There are many questions to be asked and answered about the attempted assassination as well as cocaine gate and insurrection gate. Once Director Cheatle fell on her sword, why was no one fired for incompetence. The answer is the same shuffling one that we always get and that is that the investigation is ongoing, etc. Some in congress and even some in the conservative press are suggesting that because of this administration’s emphasis on diversity, equity, and inclusion (DEI) the standards may have been lowered to the level of incompetence in favor of identity politics.
Did DEI weaken the Service?
The Service’s web site is revealing and might give one reason to think that might just be the case. Its various categories for recruitment include outreach to African Americans, Pacific Islanders, Hispanic, Indigenous Nations, Federal Women’s Program. LGBTQ, Persons with Disabilities/Disabled Veteran, Office of the Ombudsman, and Inclusion and Engagement Council. What is missing from this list is merit and there is nothing about being willing to take the bullet meant for the protectee.

EXTRACTED MATERIAL |
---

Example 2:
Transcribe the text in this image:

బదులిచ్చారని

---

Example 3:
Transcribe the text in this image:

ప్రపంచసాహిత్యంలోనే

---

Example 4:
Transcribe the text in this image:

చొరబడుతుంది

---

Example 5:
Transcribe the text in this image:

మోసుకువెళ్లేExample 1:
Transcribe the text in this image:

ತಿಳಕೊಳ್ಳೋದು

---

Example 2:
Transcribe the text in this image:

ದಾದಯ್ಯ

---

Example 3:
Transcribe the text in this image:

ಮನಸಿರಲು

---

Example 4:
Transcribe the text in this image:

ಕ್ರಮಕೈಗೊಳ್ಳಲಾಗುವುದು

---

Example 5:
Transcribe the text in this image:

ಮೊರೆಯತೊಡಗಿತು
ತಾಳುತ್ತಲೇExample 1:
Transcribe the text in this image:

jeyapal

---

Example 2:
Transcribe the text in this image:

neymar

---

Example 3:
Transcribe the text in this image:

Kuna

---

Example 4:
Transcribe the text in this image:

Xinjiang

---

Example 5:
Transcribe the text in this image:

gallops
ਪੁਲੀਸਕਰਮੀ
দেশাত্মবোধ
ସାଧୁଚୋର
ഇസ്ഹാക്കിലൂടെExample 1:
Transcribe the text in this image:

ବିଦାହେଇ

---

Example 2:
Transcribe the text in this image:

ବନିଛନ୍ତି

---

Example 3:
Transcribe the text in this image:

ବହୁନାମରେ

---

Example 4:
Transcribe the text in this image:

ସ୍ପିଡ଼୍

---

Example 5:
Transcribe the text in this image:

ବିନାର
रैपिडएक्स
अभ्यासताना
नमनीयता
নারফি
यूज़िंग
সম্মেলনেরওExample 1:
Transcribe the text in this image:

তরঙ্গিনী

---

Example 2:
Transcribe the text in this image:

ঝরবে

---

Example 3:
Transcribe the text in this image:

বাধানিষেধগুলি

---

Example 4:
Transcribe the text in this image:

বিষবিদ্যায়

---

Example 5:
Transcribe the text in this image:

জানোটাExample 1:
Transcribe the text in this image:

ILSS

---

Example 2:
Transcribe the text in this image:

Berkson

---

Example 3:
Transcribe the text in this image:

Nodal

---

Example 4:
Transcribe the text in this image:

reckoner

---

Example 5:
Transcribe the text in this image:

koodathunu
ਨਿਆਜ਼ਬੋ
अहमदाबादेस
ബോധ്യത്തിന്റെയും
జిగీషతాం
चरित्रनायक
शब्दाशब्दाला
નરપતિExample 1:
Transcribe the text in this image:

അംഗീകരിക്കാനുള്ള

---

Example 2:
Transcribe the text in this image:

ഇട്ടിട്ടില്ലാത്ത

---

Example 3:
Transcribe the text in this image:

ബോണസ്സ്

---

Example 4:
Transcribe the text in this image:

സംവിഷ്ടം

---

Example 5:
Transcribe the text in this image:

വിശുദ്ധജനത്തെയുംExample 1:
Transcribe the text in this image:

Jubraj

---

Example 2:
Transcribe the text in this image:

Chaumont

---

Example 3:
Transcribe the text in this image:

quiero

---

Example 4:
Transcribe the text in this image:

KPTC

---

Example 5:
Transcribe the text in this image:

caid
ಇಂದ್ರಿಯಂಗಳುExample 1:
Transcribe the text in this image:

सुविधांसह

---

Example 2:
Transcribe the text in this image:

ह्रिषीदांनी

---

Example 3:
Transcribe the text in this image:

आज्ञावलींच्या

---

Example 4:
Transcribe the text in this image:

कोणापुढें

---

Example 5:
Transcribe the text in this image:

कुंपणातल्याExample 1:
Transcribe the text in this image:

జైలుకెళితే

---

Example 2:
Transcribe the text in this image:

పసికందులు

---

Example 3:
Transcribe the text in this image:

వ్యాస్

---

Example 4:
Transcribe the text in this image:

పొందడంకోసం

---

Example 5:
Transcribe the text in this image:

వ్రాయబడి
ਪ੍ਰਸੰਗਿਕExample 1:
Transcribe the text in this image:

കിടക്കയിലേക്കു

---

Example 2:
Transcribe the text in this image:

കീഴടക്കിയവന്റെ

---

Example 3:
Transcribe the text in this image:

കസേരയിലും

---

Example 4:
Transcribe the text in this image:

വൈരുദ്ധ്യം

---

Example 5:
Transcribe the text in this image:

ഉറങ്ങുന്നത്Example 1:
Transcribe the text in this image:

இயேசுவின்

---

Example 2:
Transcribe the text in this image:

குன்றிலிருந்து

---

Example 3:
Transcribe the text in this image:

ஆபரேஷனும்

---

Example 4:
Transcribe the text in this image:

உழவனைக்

PROBLEM TO SOLVE |
Extend the commentary on the Secret Service by writing what comes after its final sentence. The entries are separate material and have no connection to the commentary on the Secret Service.

RESULT |
This makes me think that morale and job satisfaction among all those dedicated dark suits and dark glasses can’t be very high. To be thought of as an incompetent failure must be difficult for them and being politically correct and loyal like a good lapdog is not much of a compromise. Whatever happened to honor and the refusal to compromise or what used to be known as character and integrity.
Finally, folks, the lack of imagination the interim director blamed for this debacle cost a man his life and deprived his family of his love, provision, and protection. It also caused several people to be wounded and a presidential candidate to be wounded and almost killed. Is the destruction and dissolution of our society planned. Quoting the interim director, the investigation is still ongoing, etc.
At least that’s the way I see it.
Until next time folks,
This is Darrell Castle.
From CastleReport.us; appears by arrangement – Ed.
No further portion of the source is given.